Just bring an API key. :)

github.com/voltropy/volt

quotemstr•19m ago
Cool. I agree (consistent with your GOTO analogy) that imposing structure on the model (or a human) can constrain the search space and lead to better choosing given a fixed decision budget.

> deterministic primitives

Are agent-map and LLM-map the only two options you've given the model for recursive invocations? No higher-level, er, reduction operators to augment the map primitives?

belisarius222•6m ago
Hi, I'm the other author on this paper. You've asked a good question. I had originally planned on writing an agentic_reduce operator to complement the agentic_map operator, but the more I thought about it, the more I realized I couldn't come up with a use case for it that wasn't contrived. Instead, having the main agent write scripts that perform aggregations on the result of an agentic_map or llm_map call made a lot more sense.
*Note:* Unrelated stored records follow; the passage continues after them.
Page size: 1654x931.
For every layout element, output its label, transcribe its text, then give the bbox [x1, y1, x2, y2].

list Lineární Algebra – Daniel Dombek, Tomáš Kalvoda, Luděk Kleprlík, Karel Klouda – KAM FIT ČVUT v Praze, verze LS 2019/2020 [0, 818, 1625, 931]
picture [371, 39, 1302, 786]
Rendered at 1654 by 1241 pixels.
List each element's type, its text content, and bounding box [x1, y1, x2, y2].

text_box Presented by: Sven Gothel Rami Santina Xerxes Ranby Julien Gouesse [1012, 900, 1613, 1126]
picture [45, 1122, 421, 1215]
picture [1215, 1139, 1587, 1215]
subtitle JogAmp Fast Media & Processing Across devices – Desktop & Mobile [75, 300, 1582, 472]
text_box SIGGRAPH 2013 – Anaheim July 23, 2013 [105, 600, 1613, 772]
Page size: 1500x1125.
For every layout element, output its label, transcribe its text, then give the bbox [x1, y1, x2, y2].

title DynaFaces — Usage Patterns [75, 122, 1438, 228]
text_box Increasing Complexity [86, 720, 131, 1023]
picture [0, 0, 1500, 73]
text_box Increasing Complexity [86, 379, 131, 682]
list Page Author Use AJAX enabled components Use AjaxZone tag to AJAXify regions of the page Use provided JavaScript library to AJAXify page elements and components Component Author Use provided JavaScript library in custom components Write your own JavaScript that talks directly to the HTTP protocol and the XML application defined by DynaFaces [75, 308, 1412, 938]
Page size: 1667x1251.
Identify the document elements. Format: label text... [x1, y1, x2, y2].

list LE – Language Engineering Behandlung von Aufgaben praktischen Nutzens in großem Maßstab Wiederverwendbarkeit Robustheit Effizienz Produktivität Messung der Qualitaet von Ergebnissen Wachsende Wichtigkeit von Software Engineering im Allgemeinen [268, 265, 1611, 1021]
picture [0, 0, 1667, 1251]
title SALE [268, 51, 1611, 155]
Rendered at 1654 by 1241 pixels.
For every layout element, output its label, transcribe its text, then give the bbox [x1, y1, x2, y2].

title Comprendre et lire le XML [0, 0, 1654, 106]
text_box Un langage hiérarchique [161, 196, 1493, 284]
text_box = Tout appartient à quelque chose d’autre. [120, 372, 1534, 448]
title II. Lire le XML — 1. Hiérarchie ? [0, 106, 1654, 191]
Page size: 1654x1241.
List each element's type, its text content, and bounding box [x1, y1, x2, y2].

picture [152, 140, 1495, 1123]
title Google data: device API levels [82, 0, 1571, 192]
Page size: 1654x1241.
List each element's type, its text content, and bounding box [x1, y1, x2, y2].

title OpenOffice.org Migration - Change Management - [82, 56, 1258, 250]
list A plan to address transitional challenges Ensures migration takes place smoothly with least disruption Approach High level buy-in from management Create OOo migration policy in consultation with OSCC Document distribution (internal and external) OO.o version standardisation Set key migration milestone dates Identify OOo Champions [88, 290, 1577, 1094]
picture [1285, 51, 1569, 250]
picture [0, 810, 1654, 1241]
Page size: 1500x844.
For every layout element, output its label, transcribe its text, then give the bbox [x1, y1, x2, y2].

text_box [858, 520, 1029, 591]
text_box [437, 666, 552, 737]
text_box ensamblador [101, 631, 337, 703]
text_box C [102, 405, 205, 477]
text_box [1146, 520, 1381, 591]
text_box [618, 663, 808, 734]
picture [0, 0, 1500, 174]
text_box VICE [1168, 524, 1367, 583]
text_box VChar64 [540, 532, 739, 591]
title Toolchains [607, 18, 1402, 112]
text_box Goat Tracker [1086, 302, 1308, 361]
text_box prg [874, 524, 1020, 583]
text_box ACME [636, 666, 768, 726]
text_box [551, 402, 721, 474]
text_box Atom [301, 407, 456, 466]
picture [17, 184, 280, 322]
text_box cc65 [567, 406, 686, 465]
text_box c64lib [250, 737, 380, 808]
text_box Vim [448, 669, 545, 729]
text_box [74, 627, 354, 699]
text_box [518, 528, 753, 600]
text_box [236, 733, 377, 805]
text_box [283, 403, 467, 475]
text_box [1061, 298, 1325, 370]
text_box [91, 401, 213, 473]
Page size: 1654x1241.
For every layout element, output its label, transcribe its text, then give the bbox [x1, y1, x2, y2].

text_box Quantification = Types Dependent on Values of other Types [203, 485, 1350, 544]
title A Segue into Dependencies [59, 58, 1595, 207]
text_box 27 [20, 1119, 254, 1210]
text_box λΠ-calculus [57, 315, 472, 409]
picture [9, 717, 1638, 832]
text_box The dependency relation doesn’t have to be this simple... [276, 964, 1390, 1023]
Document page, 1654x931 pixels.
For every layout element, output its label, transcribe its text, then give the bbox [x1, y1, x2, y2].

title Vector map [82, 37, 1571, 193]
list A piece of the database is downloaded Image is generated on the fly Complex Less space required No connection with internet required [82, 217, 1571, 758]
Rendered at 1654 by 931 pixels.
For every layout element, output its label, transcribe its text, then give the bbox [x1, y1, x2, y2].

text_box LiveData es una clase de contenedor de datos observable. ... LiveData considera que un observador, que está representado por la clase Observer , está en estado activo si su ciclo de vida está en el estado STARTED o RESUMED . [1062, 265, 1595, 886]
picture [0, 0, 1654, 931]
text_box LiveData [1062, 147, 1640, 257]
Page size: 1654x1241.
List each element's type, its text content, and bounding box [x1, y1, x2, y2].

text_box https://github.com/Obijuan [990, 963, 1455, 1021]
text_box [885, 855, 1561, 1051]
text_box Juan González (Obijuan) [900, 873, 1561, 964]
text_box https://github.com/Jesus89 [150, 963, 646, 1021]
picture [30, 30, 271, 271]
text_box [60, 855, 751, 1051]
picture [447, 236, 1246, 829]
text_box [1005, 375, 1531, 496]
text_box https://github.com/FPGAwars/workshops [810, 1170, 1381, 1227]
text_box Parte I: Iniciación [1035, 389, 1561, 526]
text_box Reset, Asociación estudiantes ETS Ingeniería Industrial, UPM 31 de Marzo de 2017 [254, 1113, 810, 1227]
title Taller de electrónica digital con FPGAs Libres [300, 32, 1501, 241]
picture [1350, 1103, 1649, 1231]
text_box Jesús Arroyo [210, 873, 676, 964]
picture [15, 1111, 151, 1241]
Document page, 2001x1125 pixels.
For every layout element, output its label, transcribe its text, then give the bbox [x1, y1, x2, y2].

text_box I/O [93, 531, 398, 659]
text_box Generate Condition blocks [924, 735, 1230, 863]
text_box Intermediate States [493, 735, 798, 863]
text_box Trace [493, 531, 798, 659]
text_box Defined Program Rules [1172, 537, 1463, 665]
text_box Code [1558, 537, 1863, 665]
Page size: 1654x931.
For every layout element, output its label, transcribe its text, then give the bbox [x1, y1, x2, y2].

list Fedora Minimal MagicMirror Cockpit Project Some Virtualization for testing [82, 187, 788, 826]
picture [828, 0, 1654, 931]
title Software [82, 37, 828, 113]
It's quite possible that's wrong. If so, I would write llm_reduce like this: it would spawn a sub-task for every pair of elements in the list, which would call an LLM with a prompt telling it how to combine the two elements into one. The output type of the reduce operation would need to be the same as the input type, just like in normal map/reduce. This allows for a tree of operations to be performed, where the reduction is run log(n) times, resulting in a single value.

That value should probably be loaded into the LCM database by default, rather than putting it directly into the model's context, to protect the invariant that the model should be able to string together arbitrarily long sequences of maps and reduces without filling up its own context.

I don't think this would be hard to write. It would reuse the same database and parallelism machinery that llm_map and agentic_map use.